In the year 2024 that doesn’t cut it. Scientists say we have just a handful of years left to stop catastrophic climate change. Helene’s apocalyptic nature is only a sign of the years to come. That makes the next four years of American politics an absolutely critical time for bold climate policy. We could be investing in resilient renewable electricity grids, updating our bridges and our roads, and making sure our homes and infrastructure are ready for disaster. We could be restoring wetlands, mangroves, and forests; expanding FEMA; and building a workforce that is ready to respond to disasters. And above all, we need to decarbonize our economy as fast as humanly possible.
But looking at media coverage, you’d hardly know the urgency of the climate crisis.

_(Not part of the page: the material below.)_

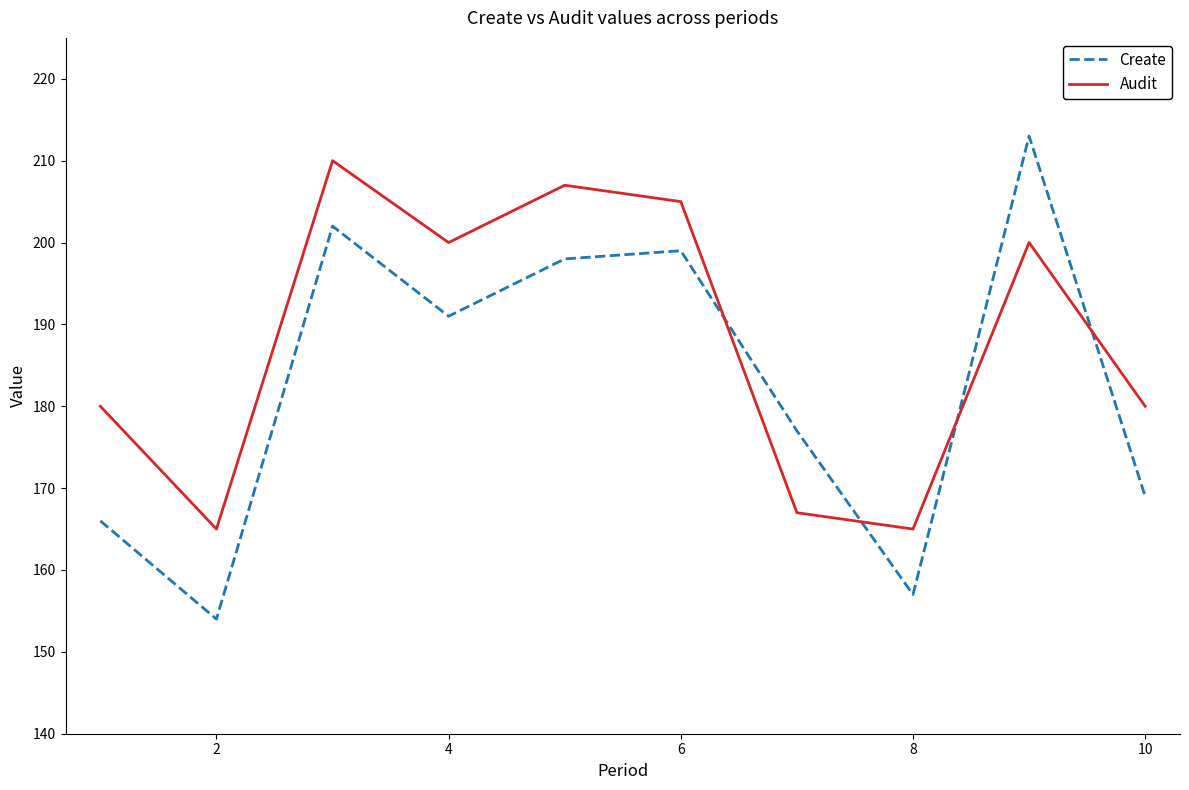

Which series has the largest total across all categories?

Audit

The vast majority of media coverage of disasters like Helene doesn’t identify climate change as a factor. Even when broadcast news does talk about climate change, only 12% of the time do they mention burning fossil fuels as the problem. And in a bizarre attempt at neutrality, climate deniers in the Republican Party are regularly platformed without being fact-checked or held accountable for their lies.
With the backdrop of Helene, O'Donnell has an opportunity to show a different path tonight. She can ask strong questions and be ready with facts to hold Vance accountable. She should have on hand statements from JD Vance outlining his denial of human-caused climate change—a sharp reversal from his status as a green tech investor just a few years ago. She should be ready to cite opposition to the Inflation Reduction Act, a landmark green energy bill that invests $12 billion in Ohio’s green energy economy and has created good, union jobs.
In a time when we face unprecedented disaster, we need our media institutions to be a source of truth and honesty and to be ready to hold those in power accountable. The tens of thousands of people who have lost their homes to Helene, the people who have had to evacuate from wildfires, the elderly and young people who have died from heat waves, the young people who are scared for their future—we are owed answers.